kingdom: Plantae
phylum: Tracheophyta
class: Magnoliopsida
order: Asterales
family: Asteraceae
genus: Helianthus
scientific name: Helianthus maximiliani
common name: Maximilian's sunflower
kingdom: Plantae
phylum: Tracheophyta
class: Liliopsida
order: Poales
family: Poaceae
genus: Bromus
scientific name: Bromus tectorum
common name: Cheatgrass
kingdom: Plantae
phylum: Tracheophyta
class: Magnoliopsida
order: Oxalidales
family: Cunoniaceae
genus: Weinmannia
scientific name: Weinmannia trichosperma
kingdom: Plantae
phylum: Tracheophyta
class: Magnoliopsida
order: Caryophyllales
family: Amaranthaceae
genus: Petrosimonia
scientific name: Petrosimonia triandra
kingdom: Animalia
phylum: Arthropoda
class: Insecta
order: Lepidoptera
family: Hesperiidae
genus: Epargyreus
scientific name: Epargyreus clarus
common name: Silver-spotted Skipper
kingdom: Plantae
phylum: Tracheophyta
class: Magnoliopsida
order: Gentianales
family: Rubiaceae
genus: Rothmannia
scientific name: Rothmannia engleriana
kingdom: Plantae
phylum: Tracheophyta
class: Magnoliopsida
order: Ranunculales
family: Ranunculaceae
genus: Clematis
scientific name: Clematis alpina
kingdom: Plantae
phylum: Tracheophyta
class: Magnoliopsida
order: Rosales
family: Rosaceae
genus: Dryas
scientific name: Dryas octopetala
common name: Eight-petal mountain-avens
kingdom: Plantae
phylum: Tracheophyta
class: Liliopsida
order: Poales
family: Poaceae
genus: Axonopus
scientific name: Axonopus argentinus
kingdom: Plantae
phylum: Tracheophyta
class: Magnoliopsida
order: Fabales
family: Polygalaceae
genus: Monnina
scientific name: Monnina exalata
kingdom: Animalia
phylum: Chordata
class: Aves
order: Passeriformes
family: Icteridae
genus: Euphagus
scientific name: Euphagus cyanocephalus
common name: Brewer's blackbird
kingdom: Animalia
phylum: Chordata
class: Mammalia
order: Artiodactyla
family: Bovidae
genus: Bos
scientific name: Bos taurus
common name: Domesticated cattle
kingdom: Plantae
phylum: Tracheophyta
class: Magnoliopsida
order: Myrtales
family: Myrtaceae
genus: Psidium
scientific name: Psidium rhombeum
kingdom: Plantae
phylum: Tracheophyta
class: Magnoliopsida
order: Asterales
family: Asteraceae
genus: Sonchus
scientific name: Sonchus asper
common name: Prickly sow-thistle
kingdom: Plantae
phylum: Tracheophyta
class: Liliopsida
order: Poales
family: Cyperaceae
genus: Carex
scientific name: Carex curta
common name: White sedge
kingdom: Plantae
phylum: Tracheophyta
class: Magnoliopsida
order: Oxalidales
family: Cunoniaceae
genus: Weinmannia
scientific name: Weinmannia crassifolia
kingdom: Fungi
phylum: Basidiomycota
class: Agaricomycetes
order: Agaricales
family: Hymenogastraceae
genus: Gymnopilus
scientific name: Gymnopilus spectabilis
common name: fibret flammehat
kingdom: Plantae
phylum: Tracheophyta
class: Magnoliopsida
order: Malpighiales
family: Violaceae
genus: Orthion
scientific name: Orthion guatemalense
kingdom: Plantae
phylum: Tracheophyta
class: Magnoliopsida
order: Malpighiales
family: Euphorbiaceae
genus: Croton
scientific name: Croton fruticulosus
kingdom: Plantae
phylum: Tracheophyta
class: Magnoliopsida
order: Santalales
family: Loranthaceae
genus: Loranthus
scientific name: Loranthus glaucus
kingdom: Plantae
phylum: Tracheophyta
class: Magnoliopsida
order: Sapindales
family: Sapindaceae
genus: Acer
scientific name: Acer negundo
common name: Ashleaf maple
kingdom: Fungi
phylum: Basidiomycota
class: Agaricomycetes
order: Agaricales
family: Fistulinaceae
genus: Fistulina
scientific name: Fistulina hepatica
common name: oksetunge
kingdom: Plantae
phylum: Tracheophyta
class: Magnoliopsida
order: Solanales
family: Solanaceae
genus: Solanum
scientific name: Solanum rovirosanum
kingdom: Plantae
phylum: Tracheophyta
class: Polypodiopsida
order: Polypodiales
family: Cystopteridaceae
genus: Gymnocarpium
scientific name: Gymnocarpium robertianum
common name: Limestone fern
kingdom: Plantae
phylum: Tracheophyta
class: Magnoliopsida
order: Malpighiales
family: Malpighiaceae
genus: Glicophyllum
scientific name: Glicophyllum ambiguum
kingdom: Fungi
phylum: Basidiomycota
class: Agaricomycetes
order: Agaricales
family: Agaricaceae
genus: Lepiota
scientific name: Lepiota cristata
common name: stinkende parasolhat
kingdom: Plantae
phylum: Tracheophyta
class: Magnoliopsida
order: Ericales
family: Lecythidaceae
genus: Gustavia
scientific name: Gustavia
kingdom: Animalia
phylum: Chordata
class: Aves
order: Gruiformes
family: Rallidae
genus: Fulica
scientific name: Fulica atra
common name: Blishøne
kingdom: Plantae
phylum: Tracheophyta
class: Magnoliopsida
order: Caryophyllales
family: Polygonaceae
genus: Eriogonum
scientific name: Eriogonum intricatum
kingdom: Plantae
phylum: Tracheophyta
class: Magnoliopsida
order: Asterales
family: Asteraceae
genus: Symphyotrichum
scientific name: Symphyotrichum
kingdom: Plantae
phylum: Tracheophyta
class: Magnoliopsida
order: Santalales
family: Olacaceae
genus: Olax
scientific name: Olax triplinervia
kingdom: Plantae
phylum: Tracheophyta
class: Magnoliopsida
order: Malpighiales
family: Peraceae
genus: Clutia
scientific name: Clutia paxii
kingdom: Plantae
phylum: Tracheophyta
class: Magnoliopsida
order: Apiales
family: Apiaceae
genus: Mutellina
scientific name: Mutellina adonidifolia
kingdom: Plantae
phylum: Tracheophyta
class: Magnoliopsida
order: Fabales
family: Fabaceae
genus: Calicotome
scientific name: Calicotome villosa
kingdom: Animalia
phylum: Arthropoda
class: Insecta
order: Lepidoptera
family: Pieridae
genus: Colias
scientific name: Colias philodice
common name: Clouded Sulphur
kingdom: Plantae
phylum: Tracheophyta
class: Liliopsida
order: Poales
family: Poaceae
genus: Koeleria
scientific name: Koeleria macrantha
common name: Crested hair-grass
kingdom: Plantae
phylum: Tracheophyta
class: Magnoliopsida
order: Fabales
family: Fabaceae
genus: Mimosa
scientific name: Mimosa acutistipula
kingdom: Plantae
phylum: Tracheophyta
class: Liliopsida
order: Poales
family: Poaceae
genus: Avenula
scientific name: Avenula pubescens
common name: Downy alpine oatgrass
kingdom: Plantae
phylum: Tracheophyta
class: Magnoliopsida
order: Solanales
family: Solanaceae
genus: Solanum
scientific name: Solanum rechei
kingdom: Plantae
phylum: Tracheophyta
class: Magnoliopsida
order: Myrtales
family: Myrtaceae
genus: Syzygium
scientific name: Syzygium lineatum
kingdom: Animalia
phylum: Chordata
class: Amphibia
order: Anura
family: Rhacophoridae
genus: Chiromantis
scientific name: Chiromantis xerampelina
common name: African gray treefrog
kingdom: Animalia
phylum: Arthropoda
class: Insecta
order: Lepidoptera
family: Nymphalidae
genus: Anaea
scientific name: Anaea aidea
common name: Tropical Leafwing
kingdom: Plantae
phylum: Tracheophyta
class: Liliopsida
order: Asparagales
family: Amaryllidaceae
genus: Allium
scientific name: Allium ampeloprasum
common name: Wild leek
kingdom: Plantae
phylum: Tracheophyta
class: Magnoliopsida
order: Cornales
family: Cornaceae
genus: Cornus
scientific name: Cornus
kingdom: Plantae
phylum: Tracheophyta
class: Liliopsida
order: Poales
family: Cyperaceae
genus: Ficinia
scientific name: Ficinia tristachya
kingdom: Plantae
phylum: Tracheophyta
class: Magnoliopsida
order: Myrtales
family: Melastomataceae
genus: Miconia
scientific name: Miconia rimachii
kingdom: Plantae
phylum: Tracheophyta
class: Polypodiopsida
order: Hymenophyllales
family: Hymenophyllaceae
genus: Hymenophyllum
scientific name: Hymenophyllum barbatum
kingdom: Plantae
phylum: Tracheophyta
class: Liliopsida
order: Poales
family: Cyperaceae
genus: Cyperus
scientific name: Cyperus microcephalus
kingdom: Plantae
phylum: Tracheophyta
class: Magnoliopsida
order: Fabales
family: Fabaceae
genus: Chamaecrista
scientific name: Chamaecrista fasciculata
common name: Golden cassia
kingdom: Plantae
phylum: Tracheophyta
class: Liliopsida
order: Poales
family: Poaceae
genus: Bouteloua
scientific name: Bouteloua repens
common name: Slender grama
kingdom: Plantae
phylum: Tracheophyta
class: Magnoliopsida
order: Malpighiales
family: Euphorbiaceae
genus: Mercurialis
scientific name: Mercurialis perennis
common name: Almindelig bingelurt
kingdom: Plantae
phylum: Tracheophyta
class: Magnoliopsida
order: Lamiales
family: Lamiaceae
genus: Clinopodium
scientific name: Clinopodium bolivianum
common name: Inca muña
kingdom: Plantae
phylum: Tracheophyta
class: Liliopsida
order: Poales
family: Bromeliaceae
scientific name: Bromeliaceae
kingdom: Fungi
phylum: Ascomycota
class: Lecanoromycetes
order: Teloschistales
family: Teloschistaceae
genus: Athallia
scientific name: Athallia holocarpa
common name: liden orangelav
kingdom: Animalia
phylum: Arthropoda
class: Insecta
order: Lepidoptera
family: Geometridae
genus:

---+---

*Exercise task*.
Could you rewrite the lines above as a numbered list, starting with the line that contains "family: Peraceae" and going on through the line that contains "scientific name: Calicotome villosa", with any blank lines left out?

*Complete response*.
1. family: Peraceae
2. genus: Clutia
3. scientific name: Clutia paxii
4. kingdom: Plantae
5. phylum: Tracheophyta
6. class: Magnoliopsida
7. order: Apiales
8. family: Apiaceae
9. genus: Mutellina
10. scientific name: Mutellina adonidifolia
11. kingdom: Plantae
12. phylum: Tracheophyta
13. class: Magnoliopsida
14. order: Fabales
15. family: Fabaceae
16. genus: Calicotome
17. scientific name: Calicotome villosa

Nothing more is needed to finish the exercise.